O primeiro desses anticorpos, o IGM, é produzido pelo sistema imunitário logo na fase inicial da infeção, e o segundo (IGG) permanece no organismo por mais tempo, após a recuperação, e confere a tal imunidade duradoura. A possibilidade que a breve prazo se abre de detetar esses anticorpos num simples teste de saliva poderá tornar-se um contributo importante na gestão de futuras vagas da pandemia.
Mas esta não é a única vantagem de um teste de saliva para a infeção pelo coronavírus. Outra é a sua fácil aplicação, que é simples, indolor e não invasiva, ao contrário do que acontece com atuais testes de diagnóstico que são feitos com recurso a uma zaragatoa, introduzida no interior das fossas nasais
"Os testes de zaragatoa são muito desagradáveis, e há doentes que têm de os repetir muitas vezes", explica o líder do projeto.
De resto, a ideia de usar a saliva para testes de diagnóstico da covid-19 não é um exclusivo dos investigadores do Saliva Tec. "Há outros grupos no mundo a trabalhar", afirma Nuno Rosa.

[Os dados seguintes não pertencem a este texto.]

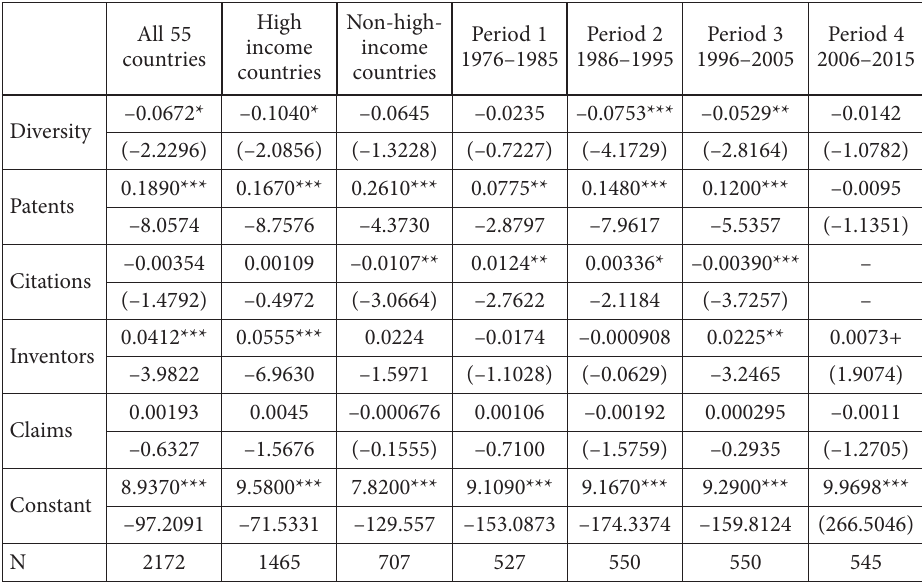
Table 4. OLS regression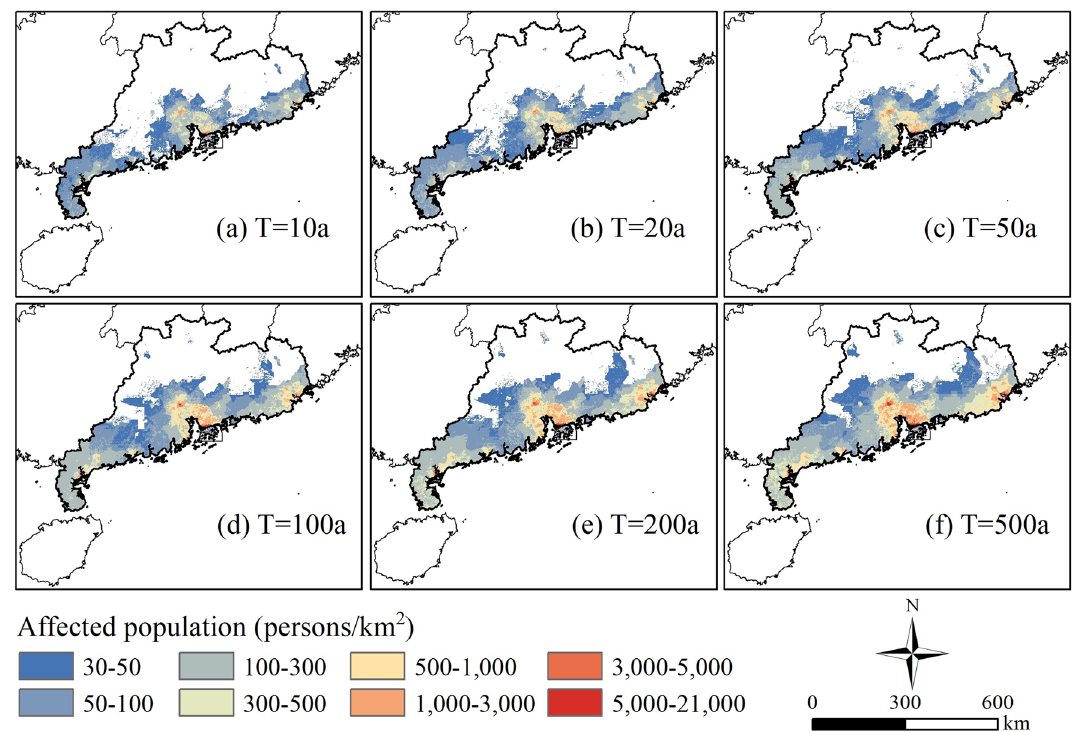
Fig. 8 Spatiotemporal distribution of affected population by tropical cyclones in six return periods in Guangdong Province, South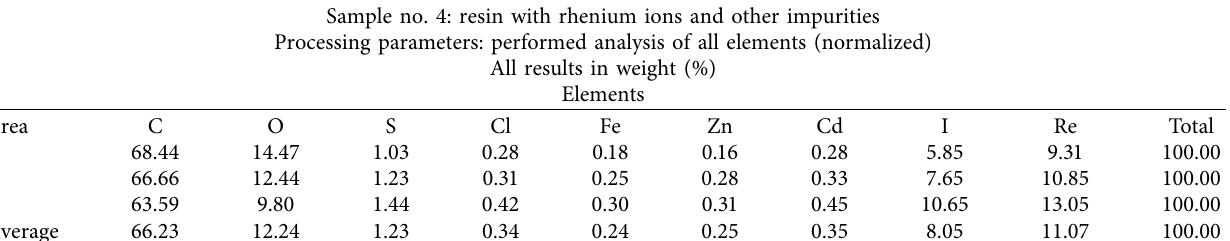
Table 5: Results of analysis of rhenium-saturatedion-exchange resin.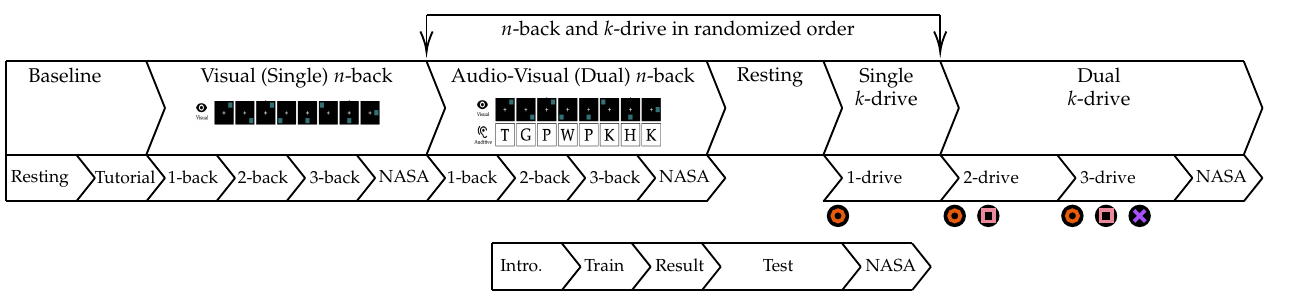
Figure A2. Visualization of a complete experimentation sequence with two experiments, n -back during single and dual-task load with three levels each, followed by a NASA-TLX questionnaire for each dimension. The n -back test is then concluded by a weighting of every NASA-TLX dimension and followed by a resting phase, where the subject answered the questionnaires described in Section 2.1. During k -drive the subject is conducting three levels k 1,2,3 with tasks described in Section 2.3. ∈ { } 1-drive is conducted during a single-task load and 2/3-drive during dual-task load. The detailed sequence of one level for n -back and k -drive is depicted in the sequence diagram below the main diagram and holds for all n -back and k -drive tests.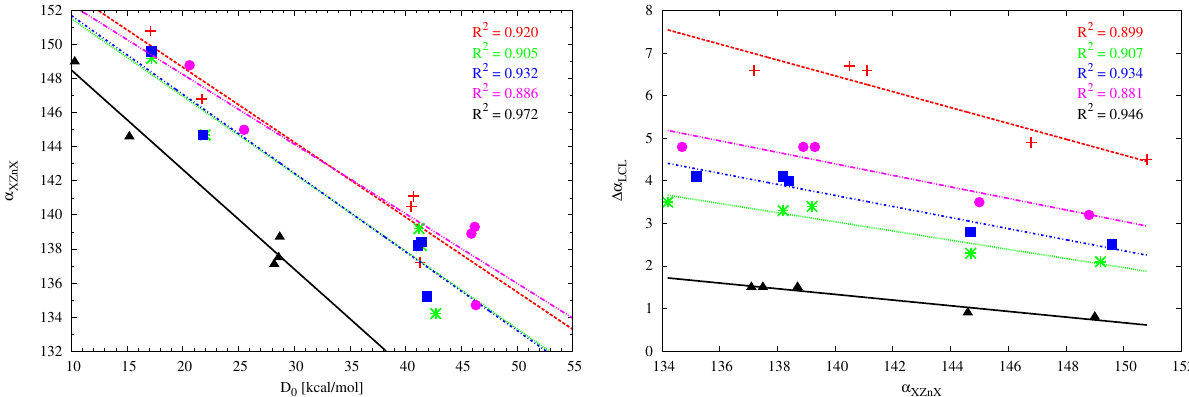
Figure 9. Relationships between either the XZnX angle ( α XZnX ) and the dissociation energy ( D 0 ) (left) or the change of the LCL angle ( ∆ α LCL ) and α XZnX (right) for the L 2 C · · · ZnX 2 dimers (where L 2 C = (NH 2 ) 2 C (red), imidazol-2-ylidene (green), imidazolidin-2-ylidene (blue), tetrahydropyrymid-2-ylidene (magenta), cyclopropenylidene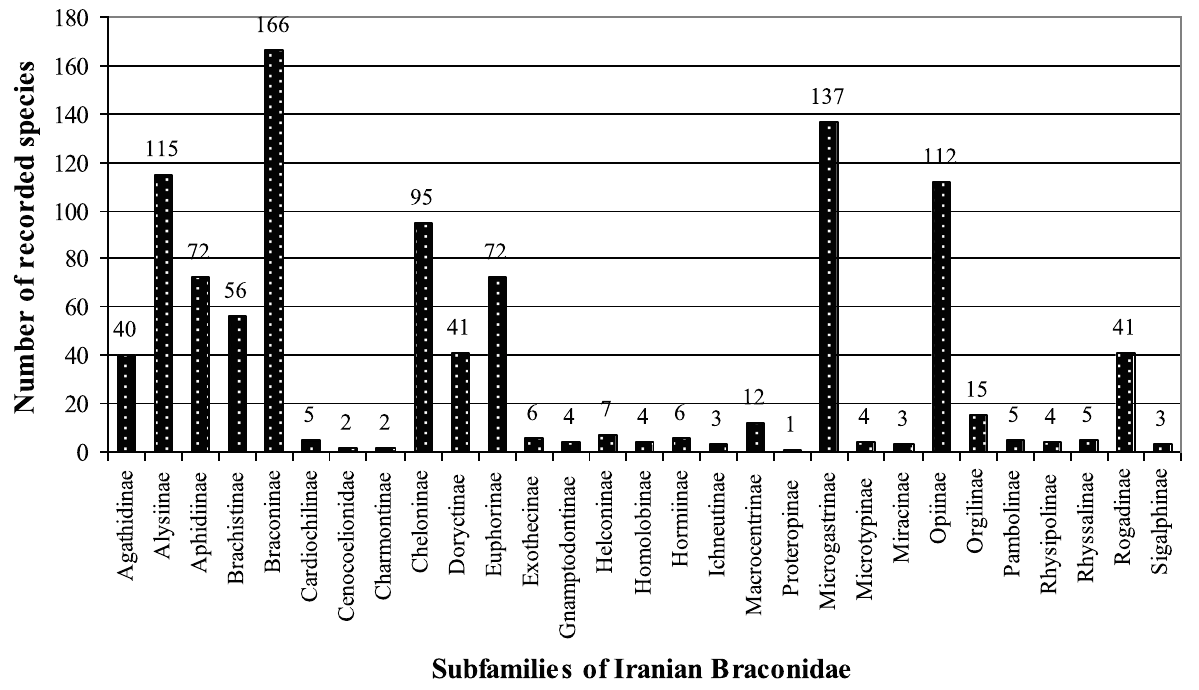
Fig. 2 Species diversity of Iranian Braconidae by subfamilies (adapted from Samin et al. 2018b, in addition to other eight studies with new records after that: Gadallah et al. 2018, 2019, Ghahari and Gadallah 2019, and Ghahari et al. 2019; Samin et al. 2019a, b, 2020)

Nos Estados Unidos acaba, aliás, de ser aprovado um primeiro teste de saliva para a covid-19. O SalivaDirect, como se chama, foi desenvolvido por investigadores da Universidade de Yale e já testado com sucesso em jogadores de basquetebol da NBA, a National Basketball Association.
Concebido como um teste rápido e barato, que pode usar diferentes reagentes, ele poderá sobretudo agilizar o diagnóstico, alargando o número de pessoas testadas de forma a identificar mais doentes assintomáticos, que são uma fonte silenciosa de contágio, como explicaram os cientistas que o desenvolveram.
Já o teste que a equipa de Nuno Rosa pretende criar tem as duas valências: a de diagnóstico e a serológica. Trabalhar para chegar a um produto final é agora o que se segue. Mas no caminho feito há algo mais que já se consolidou: a plataforma de trabalho entre todas as instituições da zona de Viseu que integram o projeto. "Isto fica para o futuro e tornará mais fácil a resposta a outras situações de emergência em saúde", garante Nuno Rosa.
Este artigo faz parte de uma série dedicada aos investigadores portugueses e é apoiada por Abbvie.